Un día me fijé en las manos de María. Yo ya imaginaba que serían manos fuertes, trabajadas, callosas. Y eso fue lo que encontré, pero además, hallé una gran cicatriz en la palma de su mano derecha.
¿Qué te pasó María? Y ella sonrió y con la paz y el sosiego que da la generosidad que la caracterizaba y  me narró la siguiente historia:
“Esta herida me la hice cuando tenía seis años. Mi padre ya estaba en la cárcel por rojo y mi madre luchaba porque mis hermanos y yo no pasásemos mucha hambre y frío en nuestro pueblo de Segovia”.
“Ese día estaba muy contenta. A mi prima se le había quedado chico un abrigo y me lo habían arreglado. Era gris, precioso, hasta tenía un cuellito como de piel. Me sentía genial con él, además de calentita”.
“De pronto, uno de los niños gritó ¡¡¡Qué vienen!!!!! Todos corrimos, pero yo me despisté y sólo me dio tiempo de agarrarme a una verja. Allí me encontraron. Eran varios, mayores y envalentonados, yo apenas tenía seis años y un abrigo recién estrenado heredado de mi prima mayor”.
“Tiraron de mí fuerte. Yo no quería soltarme de la verja. Había trepado tan arriba que había llegado hasta la zona en la que acababa con forma de lanza. Tiraron tanto de mí y yo me intenté asir tan fuerte que cuando caí casi se me veía el hueso de la mano.”
“Lo peor fue que cuando acabaron. Mi abrigo estaba deshecho, hecho trizas. Y yo estaba desnuda, helada, rodeada de nieve. Llegué a las puertas de la casa de los señores. La señora  me vio. Y les vio correr tras de mí. Dijo que me dejaran entrar y se cerró la puerta. Allí sabía que no iban a pasar. Me dejó quedar en silencio hasta la noche. Permitió llevarme la manta que me dio una de las criadas. Pero, desde que cerró la puerta hasta hoy no la he vuelto a ver”.
“Es verdad que me llevé la manta a casa, que nos vino bien, pero mi precioso abrigo quedó hecho jirones, tirado por todo el pueblo, sin arreglo. Era gris, con un cuello precioso”…

…María, no te curaron?

“Cuando llegué a casa, mi madre me llevó al médico del pueblo. Ya te he dicho que casi se me veía el hueso, pero dijo que me llevara a Negrín. Yo no sabía qué quería decir, pero mi madre primero le miró a los ojos, como sólo ella sabía hacerlo. Después, bajó la cabeza. Me acercó aún más a ella y apretó los dientes.”

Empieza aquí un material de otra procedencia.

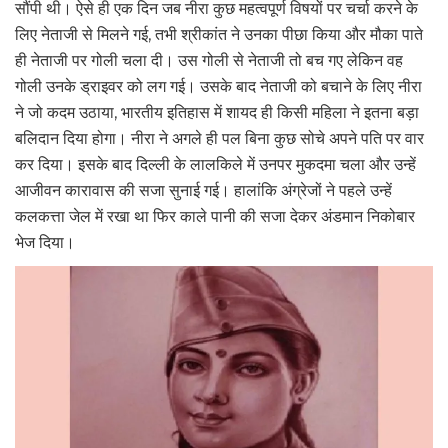
सौंपी थी। ऐसे ही एक दिन जब नीरा कुछ महत्वपूर्ण विषयों पर चर्चा करने के
लिए नेताजी से मिलने गई, तभी श्रीकांत ने उनका पीछा किया और मौका पाते
ही नेताजी पर गोली चला दी। उस गोली से नेताजी तो बच गए लेकिन वह
गोली उनके ड्राइवर को लग गई। उसके बाद नेताजी को बचाने के लिए नीरा
ने जो कदम उठाया, भारतीय इतिहास में शायद ही किसी महिला ने इतना बड़ा
बलिदान दिया होगा। नीरा ने अगले ही पल बिना कुछ सोचे अपने पति पर वार
कर दिया। इसके बाद दिल्ली के लालकिले में उनपर मुकदमा चला और उन्हें
आजीवन कारावास की सजा सुनाई गई। हालांकि अंग्रेजों ने पहले उन्हें
कलकत्ता जेल में रखा था फिर काले पानी की सजा देकर अंडमान निकोबार
भेज दिया।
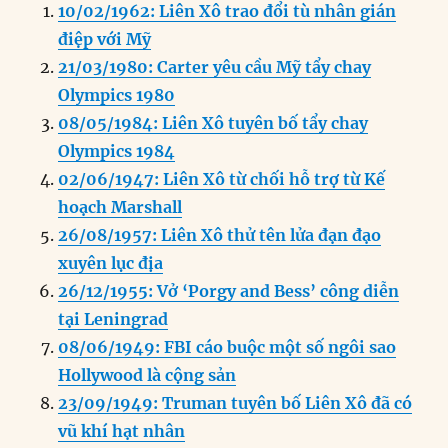
10/02/1962: Liên Xô trao đổi tù nhân gián
e
e
l
e
s
g
t
re
điệp với Mỹ
b
d
n
A
r
21/03/1980: Carter yêu cầu Mỹ tẩy chay
o
I
g
p
a
Olympics 1980
o
n
er
p
m
08/05/1984: Liên Xô tuyên bố tẩy chay
k
Olympics 1984
02/06/1947: Liên Xô từ chối hỗ trợ từ Kế
hoạch Marshall
26/08/1957: Liên Xô thử tên lửa đạn đạo
xuyên lục địa
26/12/1955: Vở ‘Porgy and Bess’ công diễn
tại Leningrad
08/06/1949: FBI cáo buộc một số ngôi sao
Hollywood là cộng sản
23/09/1949: Truman tuyên bố Liên Xô đã có
vũ khí hạt nhân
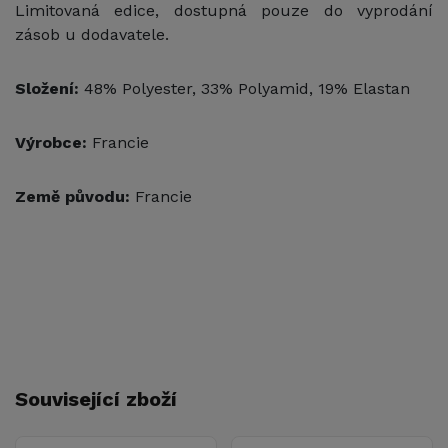
Limitovaná edice, dostupná pouze do vyprodání
zásob u dodavatele.
Složení:
48% Polyester, 33% Polyamid, 19% Elastan
Výrobce:
Francie
Země původu:
Francie
Související zboží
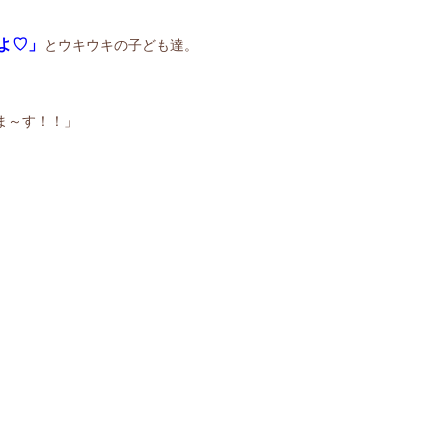
よ♡」
とウキウキの子ども達。
ま～す！！」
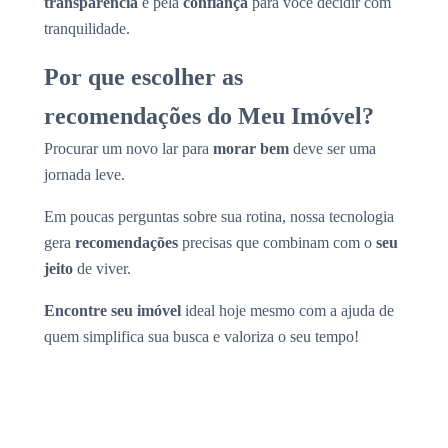
transparência
e pela
confiança
para você decidir com
tranquilidade.
Por que escolher as
recomendações do Meu Imóvel?
Procurar um novo lar para
morar bem
deve ser uma
jornada leve.
Em poucas perguntas sobre sua rotina, nossa tecnologia
gera
recomendações
precisas que combinam com o
seu
jeito
de viver.
Encontre seu imóvel
ideal hoje mesmo com a ajuda de
quem simplifica sua busca e valoriza o seu tempo!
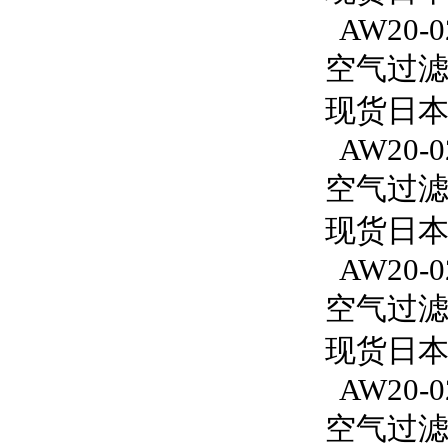
AW20-0
空气过滤减
现货日本S
AW20-0
空气过滤减
现货日本S
AW20-02
空气过滤减
现货日本S
AW20-0
空气过滤减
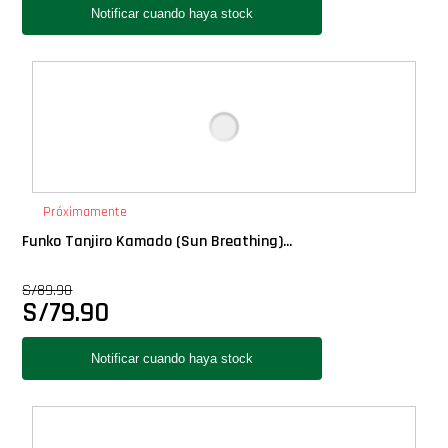
Próximamente
Funko Tanjiro Kamado (Sun Breathing)...
S/
89.90
S/
79.90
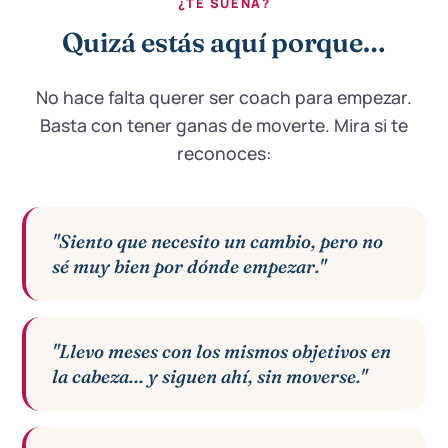
¿TE SUENA?
Quizá estás aquí porque…
No hace falta querer ser coach para empezar.
Basta con tener ganas de moverte. Mira si te
reconoces:
"Siento que necesito un cambio, pero no
sé muy bien por dónde empezar."
"Llevo meses con los mismos objetivos en
la cabeza… y siguen ahí, sin moverse."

“Hija, y como no me lo cosieron, quedó así, un poco feo, pero no me impide ir a ver a mis viejitas y pelear porque a ellas no les falte nada mientras que yo pueda”. Y sonríe como si lo que me ha contado fuese una anécdota sin más. Ella era así.

Y es que María, como la de la canción, tiene esa extraña manía de creer en la vida.